You Paid For It. But Is It Yours?
By far the most controversial feature of Steam, and other game distribution networks like it, is that your games are tied to an account. This is, in part, what makes Steam so useful. Because your games are tied to an account, you only need that account to gain access to your games. Should you reformat your hard-drive, you simply need to login into Steam and leave it running in the background while it downloads and re-installs your games.
However, the need for an account also raises a nasty question: do you really own the games that you buy on Steam? When you purchase a Steam game, all you are doing is downloading a copy of the game. You do not own the disk. You have no ability to resell the game at a later time if you decide you're tired of it, and you do not have the ability to lend the game to a friend at will (although some Steam games come with "guest passes" which allow limited access by a friend). The games are also tied directly to Steam, so it is impossible to play the games without Steam running. And since Steam is an online platform, this also means it is impossible to play games you've purchased if your Internet connection goes down.
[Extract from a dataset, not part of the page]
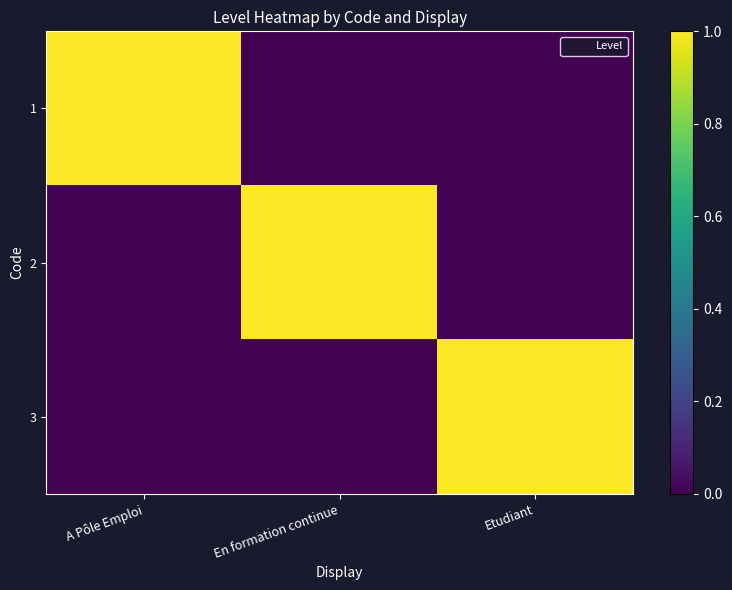

Reading left to right, list all the values displayed in this chart.

1: A Pôle Emploi=1	En formation continue=0	Etudiant=0
2: A Pôle Emploi=0	En formation continue=1	Etudiant=0
3: A Pôle Emploi=0	En formation continue=0	Etudiant=1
Its easy to see the problem. When you buy on Steam, you're not really buying the game so much as the right to play the game. Some people may be fine with this, but I am wary. I believe consumers should retain the right to do what they please with products they've purchased, and so I view Steam's approach as problematic. Steam may say it is DRM free, but that is simply a bending of the truth. Steam games don't carry specific DRM software, but Steam itself acts as a way of managing how the player uses their games.
This is important to remember before taking the plunge and buying games on Steam. Steam offers numerous games, and should you choose to start purchasing games using the Steam service, you are going to become linked to the service. There is no going back. You can't return your Steam games, you can't re-sell them. If you were to lose Internet access for some reason, or you were to tire of Steam, then tough luck. You're stuck. At first, this doesn't seem like a big deal. But if you buy, say, four big titles from Steam, then you've probably just laid down $150-$200 dollars, all of which is at risk if your ability to connect to Steam or access your Steam account is ever interrupted.